According to the invention, a trigger current detection is possible by using the microcontroller 2 as an operation counter or for diagnostic purposes. A corresponding display may be guided to the outside in terms of response detection.
Moreover, the discharged current of the surge arrester after triggering may be monitored, signalized and stored by means of the microcontroller.
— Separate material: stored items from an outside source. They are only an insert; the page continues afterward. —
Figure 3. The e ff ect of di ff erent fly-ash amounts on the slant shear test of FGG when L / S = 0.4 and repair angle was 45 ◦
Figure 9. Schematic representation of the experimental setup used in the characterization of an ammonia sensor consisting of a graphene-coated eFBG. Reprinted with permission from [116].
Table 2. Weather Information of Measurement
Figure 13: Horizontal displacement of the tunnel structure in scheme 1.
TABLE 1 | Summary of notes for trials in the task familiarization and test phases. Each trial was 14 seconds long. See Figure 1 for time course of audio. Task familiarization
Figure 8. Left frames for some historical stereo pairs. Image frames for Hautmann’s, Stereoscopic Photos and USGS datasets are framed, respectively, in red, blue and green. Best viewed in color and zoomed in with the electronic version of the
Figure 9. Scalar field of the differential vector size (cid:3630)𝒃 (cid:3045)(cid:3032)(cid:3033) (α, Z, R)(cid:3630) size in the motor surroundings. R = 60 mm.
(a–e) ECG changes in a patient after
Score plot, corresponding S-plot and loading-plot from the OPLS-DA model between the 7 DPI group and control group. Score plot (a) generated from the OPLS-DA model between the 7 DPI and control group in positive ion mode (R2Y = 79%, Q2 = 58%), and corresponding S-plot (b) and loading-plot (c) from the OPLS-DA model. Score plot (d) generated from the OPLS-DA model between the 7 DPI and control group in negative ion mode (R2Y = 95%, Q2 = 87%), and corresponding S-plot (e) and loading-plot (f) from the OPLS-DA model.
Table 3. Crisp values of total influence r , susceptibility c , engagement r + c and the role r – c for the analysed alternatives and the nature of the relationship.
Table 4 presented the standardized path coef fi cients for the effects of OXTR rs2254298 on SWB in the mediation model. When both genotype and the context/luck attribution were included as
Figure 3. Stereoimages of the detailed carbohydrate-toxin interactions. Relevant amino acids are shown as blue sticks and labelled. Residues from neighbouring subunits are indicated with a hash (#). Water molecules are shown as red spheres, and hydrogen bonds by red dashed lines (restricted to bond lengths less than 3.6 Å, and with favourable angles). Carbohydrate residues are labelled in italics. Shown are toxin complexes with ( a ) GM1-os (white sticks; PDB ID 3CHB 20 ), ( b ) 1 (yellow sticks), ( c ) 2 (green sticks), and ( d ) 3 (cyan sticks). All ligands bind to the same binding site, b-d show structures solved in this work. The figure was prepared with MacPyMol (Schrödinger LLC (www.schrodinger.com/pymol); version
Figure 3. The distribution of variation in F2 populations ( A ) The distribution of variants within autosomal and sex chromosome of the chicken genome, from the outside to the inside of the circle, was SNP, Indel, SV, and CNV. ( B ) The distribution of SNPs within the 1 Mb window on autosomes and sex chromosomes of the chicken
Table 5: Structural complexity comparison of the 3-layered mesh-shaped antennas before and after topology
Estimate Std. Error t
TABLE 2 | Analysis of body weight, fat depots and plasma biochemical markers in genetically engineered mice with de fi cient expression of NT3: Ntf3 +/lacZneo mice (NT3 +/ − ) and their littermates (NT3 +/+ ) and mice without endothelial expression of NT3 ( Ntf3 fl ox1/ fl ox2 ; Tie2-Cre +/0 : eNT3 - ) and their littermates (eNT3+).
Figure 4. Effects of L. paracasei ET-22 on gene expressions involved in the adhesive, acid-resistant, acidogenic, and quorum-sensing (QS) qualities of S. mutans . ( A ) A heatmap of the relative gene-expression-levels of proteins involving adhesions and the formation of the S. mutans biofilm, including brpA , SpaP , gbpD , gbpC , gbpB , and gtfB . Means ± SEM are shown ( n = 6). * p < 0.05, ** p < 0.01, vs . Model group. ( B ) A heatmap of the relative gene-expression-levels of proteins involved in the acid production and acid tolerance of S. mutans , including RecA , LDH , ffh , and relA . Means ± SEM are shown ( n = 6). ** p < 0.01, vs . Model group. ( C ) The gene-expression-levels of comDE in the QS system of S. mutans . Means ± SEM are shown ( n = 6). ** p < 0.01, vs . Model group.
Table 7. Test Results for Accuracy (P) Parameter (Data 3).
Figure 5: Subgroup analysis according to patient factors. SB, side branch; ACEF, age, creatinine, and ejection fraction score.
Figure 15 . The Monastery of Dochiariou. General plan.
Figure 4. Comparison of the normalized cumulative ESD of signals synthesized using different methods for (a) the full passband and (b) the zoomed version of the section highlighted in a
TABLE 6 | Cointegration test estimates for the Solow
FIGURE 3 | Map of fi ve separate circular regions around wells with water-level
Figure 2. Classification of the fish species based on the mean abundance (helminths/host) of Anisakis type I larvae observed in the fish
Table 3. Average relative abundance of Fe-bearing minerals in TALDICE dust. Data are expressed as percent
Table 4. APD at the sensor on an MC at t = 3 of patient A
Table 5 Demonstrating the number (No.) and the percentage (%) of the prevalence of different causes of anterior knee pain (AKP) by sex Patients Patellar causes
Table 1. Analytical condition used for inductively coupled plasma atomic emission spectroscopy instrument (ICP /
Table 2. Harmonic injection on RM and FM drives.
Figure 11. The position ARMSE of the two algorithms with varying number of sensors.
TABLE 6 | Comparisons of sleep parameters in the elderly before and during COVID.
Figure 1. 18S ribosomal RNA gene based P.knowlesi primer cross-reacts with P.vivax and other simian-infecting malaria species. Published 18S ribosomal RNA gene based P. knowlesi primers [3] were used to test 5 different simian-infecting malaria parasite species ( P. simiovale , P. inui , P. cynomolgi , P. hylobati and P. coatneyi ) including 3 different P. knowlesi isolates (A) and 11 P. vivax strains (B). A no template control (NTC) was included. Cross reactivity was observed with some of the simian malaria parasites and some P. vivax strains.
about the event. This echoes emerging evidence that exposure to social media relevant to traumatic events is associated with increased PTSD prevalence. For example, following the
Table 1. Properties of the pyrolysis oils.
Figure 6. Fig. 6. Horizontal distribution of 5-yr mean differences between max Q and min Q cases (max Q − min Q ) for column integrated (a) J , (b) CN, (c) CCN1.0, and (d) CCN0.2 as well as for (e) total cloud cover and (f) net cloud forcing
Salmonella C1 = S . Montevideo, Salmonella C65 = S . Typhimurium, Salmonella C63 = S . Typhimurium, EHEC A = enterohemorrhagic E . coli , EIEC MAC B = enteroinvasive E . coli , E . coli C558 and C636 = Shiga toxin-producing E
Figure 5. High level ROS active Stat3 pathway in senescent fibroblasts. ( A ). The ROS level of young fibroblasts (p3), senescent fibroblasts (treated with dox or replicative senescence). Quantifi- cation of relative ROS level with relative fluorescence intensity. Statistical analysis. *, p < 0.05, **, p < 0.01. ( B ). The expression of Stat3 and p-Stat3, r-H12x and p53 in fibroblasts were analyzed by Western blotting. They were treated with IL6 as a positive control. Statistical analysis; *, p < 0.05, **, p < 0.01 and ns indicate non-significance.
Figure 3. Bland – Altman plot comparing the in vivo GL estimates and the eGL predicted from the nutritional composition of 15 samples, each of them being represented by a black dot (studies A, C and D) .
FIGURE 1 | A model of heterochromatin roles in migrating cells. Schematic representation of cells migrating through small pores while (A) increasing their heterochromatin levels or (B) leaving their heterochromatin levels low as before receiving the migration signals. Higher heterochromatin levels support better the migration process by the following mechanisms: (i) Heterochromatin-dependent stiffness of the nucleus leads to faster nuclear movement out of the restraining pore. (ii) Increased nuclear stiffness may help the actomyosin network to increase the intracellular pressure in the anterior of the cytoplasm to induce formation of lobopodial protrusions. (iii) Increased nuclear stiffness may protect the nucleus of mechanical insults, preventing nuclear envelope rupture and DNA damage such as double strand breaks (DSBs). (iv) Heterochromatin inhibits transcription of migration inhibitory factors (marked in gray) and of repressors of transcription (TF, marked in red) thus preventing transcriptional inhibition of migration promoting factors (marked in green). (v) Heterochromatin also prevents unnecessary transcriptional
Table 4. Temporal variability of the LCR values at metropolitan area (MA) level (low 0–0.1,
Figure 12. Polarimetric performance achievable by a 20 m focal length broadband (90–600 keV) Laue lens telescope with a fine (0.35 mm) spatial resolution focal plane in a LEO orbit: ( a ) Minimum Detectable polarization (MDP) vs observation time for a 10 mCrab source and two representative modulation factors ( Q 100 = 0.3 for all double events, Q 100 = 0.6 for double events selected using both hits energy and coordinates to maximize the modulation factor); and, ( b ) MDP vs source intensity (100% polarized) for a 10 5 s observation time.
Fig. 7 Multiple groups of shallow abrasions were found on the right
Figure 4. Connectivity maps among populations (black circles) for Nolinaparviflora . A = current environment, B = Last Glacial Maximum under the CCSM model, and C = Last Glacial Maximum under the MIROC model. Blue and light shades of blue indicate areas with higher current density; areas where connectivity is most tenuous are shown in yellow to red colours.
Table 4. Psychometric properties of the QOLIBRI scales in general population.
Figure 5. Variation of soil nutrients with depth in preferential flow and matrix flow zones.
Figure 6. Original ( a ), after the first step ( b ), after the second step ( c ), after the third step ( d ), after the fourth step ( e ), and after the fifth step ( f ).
In this respect, shunts, Hall elements or similar may be used in a known way.

Claims

1. Circuit assembly for electronically actuating triggerable surge arresters, such as spark gaps (8), multi-electrode gas arresters (12), or similar means, wherein at least one power semiconductor (5) is activated by a switching stage upon detecting a surge event, and the output side of the power semiconductor (5) is connected to a trigger input (7) of the surge arrester,

characterized in that

the switching stage is designed as a control and analysis unit for detecting transient surge events first has a pulse detection stage (1) which allows pulses to be detected in a level-sensitive or increase rate-dependent manner, furthermore secondly comprises a microcontroller (2) or similar means for evaluating events, wherein the output side of the microcontroller (2) leads to the control input of the power semiconductor (5), and a quick-switching rectifier (6) is provided between the output of the power semiconductor (5) and the trigger input (7) of the surge arrester (8; 12).

2. Circuit assembly according to claim 1,

characterized in that

the pulse detection stage (1) leads directly to the control input of the power semiconductor (5) and/or a clamping operation (15) of the power semiconductor (5) is provided for preventing the actuating of the surge arrester (8; 12) from being delayed.

3. Circuit assembly according to claim 2,

characterized in that

after a quick actuating of the power semiconductor (5) in the range of substantially less than 50 ns, the microcontroller (2) of the control and analysis unit defines the further operation in which a reliable arcing of the surge arrester (8; 12) and a subsequent time-controlled disconnecting of the trigger path (5; 6) are performed.

4. Circuit assembly according to claim 1,

characterized in that

a transducer (13) is provided between the output of the power semiconductor (5) and the trigger input (7).

5. Circuit assembly according to claim 1,

characterized in that

the power semiconductor (5) is realized as an IGBT, a MosFET or a fast-switching thyristor.

6. Circuit assembly according to claim 1,

characterized in that

the microcontroller (2) comprises a unit for storing and/or displaying surge events that induced triggering.

7. Circuit assembly according to claim 1,

characterized in that

the response voltage of the control and analysis unit is definable or settable.

8. Circuit assembly according to claim 1,

characterized in that

the pulse detection stage (1) comprises a series connection of suppressor diodes (D1, D2) connected to the network, wherein upon exceeding the clamping voltage at a first one of the suppressor diodes (D1), a signal level is generated which reaches the microcontroller (2).

9. Circuit assembly according to claim 1,

characterized in that

the pulse detection stage (1) has a high pass with suppressor diodes (D1S and D2S) which is connected to the network, wherein the high pass is configured by means of a resistor (R1S) and a capacitor (C1) such that, at a predefined increase rate of a voltage level, a comparator of the microcontroller (2) detects a signal level which is trigger-relevant.

10. Circuit assembly according to claim 9,

characterized in that

a minimum level above the mains voltage may be predefined by means of a suppressor diode (D1S) in the high pass branch.